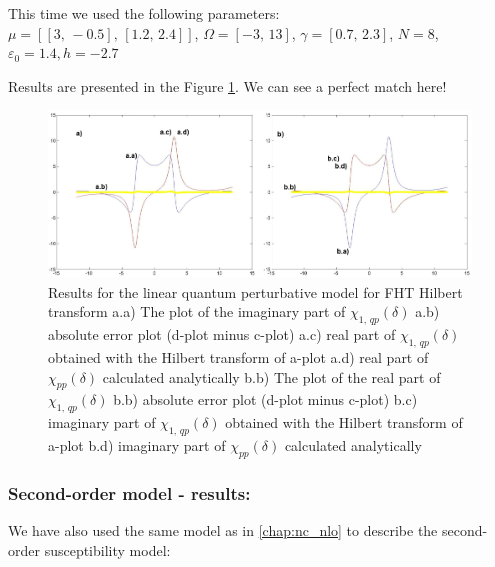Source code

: \documentclass[12pt,twoside,a4paper]{article}
\numberwithin{equation}{subsection}
\numberwithin{figure}{subsection}
\begin{document}
This time we used the following parameters: \\
$\mu = [[3, \, - 0.5], \,[1.2, \,2.4]]$, 
$\Omega =[ - 3, \,13]$, 
$\gamma =[0.7, \,2.3]$,  
$N=8$, 
${\varepsilon_{0}}=1.4, 
h= - 2.7$

Results are presented in the Figure \ref{fig:fht_qp1}. We can see a perfect match here!

\begin{figure}
  \includegraphics[width=150mm]{img/fht_qp1.png}
  \caption{Results for the linear quantum perturbative model for FHT Hilbert transform
    a.a) The plot of the imaginary part of ${\chi_{1, \,qp}}(\delta )$
    a.b) absolute error plot (d-plot minus c-plot) 
    a.c) real part of ${\chi_{1, \,qp}}(\delta )$ obtained with the Hilbert transform of a-plot 
    a.d) real part of ${\chi_{pp}}(\delta )$ calculated analytically 
    b.b) The plot of the real part of ${\chi_{1, \,qp}}(\delta )$ 
    b.b) absolute error plot (d-plot minus c-plot) 
    b.c) imaginary part of ${\chi_{1, \,qp}}(\delta )$ obtained with the Hilbert transform of a-plot 
    b.d) imaginary part of ${\chi_{pp}}(\delta )$ calculated analytically  
    \label{fig:fht_qp1}
  }
\end{figure}

\subsubsection*{Second-order model - results:}

We have also used the same model as in \ref{chap:nc_nlo} to describe the second-order susceptibility model:
\end{document}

-------------------------

YOUR ASSIGNMENT -> From the data above, reproduce word for word the lines running from the line with "a.b) absolute error" to the line with "b.b) The plot", ends included.

PROBLEM SOLUTION ->
    a.b) absolute error plot (d-plot minus c-plot) 
    a.c) real part of ${\chi_{1, \,qp}}(\delta )$ obtained with the Hilbert transform of a-plot 
    a.d) real part of ${\chi_{pp}}(\delta )$ calculated analytically 
    b.b) The plot of the real part of ${\chi_{1, \,qp}}(\delta )$ 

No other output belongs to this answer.